A 25-year-old Korean researcher was among a team of scientists who have made a breakthrough into the mechanisms that regulate the inner workings of the human body. This may open new possibilities in drug development and contribute to identifying the causes of life-threatening illnesses such as cancer and diabetes, according to the Korean.

Choi Yoon-sup, a researcher at the Pohang University of Science and Technology (POSTECH), collaborated with colleagues at Stanford University and co-authored the article ``Robust, Tunable Biological Oscillations from Interlinked Positive and Negative Feedback Loops," which was published on the Internet version of U.S. magazine Science Friday.

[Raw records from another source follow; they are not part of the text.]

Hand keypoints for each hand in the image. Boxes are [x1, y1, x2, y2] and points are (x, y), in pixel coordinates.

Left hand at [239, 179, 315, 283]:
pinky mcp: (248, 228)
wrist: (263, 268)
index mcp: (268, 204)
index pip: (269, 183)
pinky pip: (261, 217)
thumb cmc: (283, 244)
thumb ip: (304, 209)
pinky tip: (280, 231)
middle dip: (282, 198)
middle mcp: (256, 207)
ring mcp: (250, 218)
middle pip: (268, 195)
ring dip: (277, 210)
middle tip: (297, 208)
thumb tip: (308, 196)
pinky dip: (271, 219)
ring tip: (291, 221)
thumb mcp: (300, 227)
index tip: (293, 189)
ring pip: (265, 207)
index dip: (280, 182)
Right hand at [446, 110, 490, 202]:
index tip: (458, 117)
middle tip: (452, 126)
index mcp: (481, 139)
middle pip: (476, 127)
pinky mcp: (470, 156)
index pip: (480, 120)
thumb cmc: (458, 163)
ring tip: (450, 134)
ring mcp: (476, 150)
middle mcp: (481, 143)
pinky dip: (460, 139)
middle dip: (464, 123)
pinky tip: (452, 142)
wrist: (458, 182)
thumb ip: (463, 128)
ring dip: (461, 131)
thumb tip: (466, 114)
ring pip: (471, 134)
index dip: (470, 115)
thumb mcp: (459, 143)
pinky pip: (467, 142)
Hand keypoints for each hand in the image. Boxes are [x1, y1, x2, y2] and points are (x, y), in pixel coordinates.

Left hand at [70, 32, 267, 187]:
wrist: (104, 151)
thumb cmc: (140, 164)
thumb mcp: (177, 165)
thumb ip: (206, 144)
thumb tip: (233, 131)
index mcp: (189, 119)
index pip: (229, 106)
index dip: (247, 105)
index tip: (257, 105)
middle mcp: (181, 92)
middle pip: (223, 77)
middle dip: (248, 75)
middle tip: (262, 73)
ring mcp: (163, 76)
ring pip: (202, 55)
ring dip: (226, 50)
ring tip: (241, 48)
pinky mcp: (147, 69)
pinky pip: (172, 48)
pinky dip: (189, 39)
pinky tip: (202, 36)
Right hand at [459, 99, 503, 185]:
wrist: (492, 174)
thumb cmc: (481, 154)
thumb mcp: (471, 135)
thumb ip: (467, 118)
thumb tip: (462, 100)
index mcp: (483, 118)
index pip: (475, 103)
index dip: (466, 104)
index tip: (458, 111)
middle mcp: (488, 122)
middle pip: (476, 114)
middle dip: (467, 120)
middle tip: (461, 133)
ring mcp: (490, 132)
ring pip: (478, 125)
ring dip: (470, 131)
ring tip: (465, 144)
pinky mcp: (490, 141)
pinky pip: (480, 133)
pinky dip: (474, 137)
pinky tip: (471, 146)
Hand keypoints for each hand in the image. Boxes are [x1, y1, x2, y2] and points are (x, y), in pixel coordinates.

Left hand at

It is already known that all chemical messengers in the human body are controlled by negative feedback loops, or a self-regulation process that responds to perturbation. For example, if the body's thyroxin rate rises higher than its regular level, negative feedback will reduce the output of the hormone to reestablish equilibrium. The regulation of body temperature, hormone synthesis and blood pressure are explained by this mechanism.

Scientists have also long known that a negative feedback loop of interacting genes or proteins generate the oscillators that control the biological rhythms of heart rate and cell cycles. What they didn't know was the role of the positive feedback loop, in which the system responds to perturbation in the same direction of the perturbation, found in many biological oscillators.

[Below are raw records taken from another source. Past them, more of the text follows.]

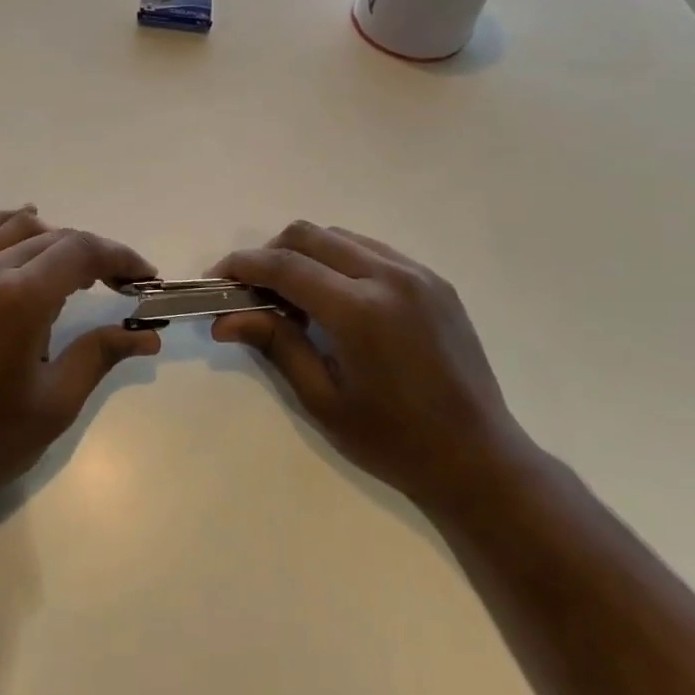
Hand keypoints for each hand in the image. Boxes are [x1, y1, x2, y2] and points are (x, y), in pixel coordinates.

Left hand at [0, 207, 160, 517]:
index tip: (145, 277)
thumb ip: (101, 353)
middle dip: (93, 253)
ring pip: (14, 228)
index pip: (81, 252)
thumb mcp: (57, 402)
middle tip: (121, 282)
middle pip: (53, 238)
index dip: (120, 257)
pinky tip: (22, 225)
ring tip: (77, 267)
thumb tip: (148, 335)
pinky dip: (4, 226)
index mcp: (20, 298)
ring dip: (54, 238)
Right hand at [211, 222, 524, 512]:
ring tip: (293, 297)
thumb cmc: (394, 441)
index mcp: (361, 311)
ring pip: (339, 237)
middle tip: (252, 291)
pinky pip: (371, 250)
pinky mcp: (433, 280)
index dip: (242, 266)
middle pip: (309, 235)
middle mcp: (389, 277)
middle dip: (269, 254)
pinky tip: (336, 299)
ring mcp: (417, 274)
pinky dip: (339, 261)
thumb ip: (275, 345)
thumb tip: (224, 318)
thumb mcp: (323, 400)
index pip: (285, 266)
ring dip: (305, 254)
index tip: (215, 280)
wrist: (480, 459)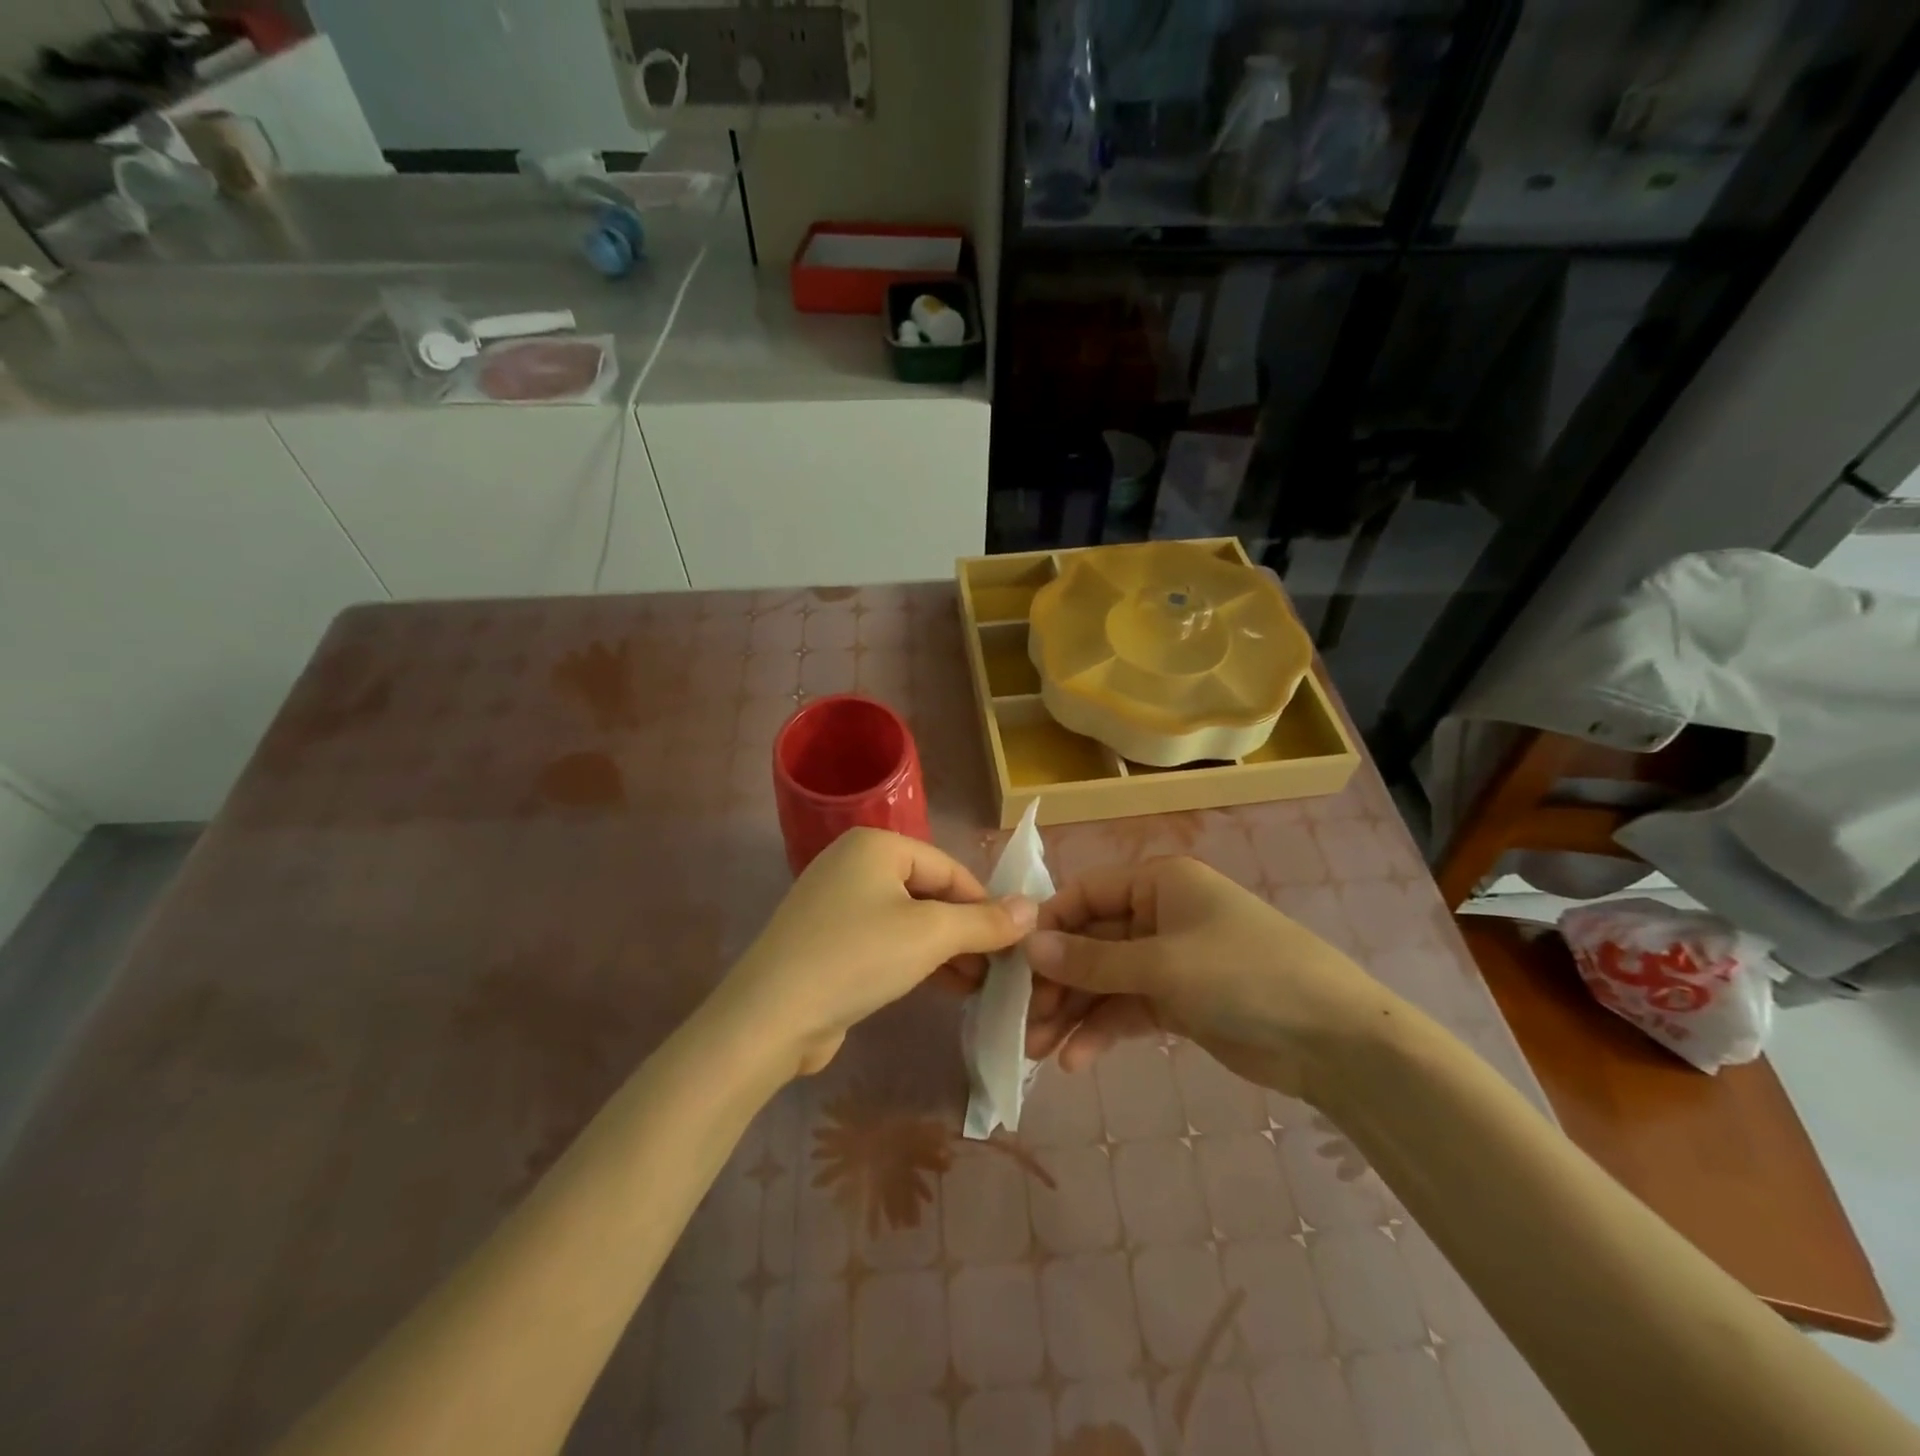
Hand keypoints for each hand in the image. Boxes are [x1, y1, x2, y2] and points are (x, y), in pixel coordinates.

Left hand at [713, 829, 1036, 1078]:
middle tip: (998, 970)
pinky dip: (915, 960)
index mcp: (876, 845)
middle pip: (929, 893)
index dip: (986, 905)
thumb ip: (985, 921)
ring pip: (908, 920)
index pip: (949, 869)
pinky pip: (884, 941)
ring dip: (946, 950)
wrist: (770, 1017)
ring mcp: (836, 903)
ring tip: (978, 985)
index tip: (1015, 944)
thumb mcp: (930, 935)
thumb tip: (1032, 909)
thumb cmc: (858, 957)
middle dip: (966, 931)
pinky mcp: (827, 940)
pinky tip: (943, 987)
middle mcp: (854, 864)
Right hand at [1022, 858, 1400, 1098]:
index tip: (1014, 965)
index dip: (1048, 926)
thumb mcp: (1162, 965)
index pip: (1085, 894)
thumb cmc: (1244, 975)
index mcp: (1158, 883)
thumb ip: (1092, 960)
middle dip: (1056, 981)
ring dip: (1072, 1012)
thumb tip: (1027, 947)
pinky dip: (1102, 1031)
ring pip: (1104, 980)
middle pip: (1090, 942)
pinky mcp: (1179, 1002)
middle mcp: (1159, 915)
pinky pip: (1127, 1009)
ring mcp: (1168, 960)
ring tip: (1039, 1052)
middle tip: (1023, 1022)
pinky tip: (1076, 1062)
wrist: (1335, 1040)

Now, Choi and his colleagues believe they have found an explanation for what advantages the extra loop imparts. In their study in Science, the researchers conclude the positive feedback loop may play a bigger role in providing the biological oscillators constant frequency and amplitude.

Researchers led by Princeton University's Stanislas Leibler made a breakthrough in 2000 when they successfully developed an artificial oscillatory circuit that was designed to provide negative feedback. However, the circuit failed to achieve the constant frequency and amplitude of the biological version, which controls the consistent rhythm of heart rates and cell cycles.

However, the Science authors, who tested a positive-plus-negative oscillator through their computational studies, achieved a widely tunable frequency and near-constant amplitude.

``In theory, the body could generate sustained oscillations with only negative feedback, but our studies show that a positive feedback has a crucial part in controlling the frequency and amplitude," Choi said.

``As this study may add new clues in defining the process of cell cycles, the knowledge could also add to the understanding of cancer, which is caused by cell expansions," he said.

Choi believes that the study has enormous potential for biotechnology, such as advancing the efforts to produce hydrogen energy through oscillators.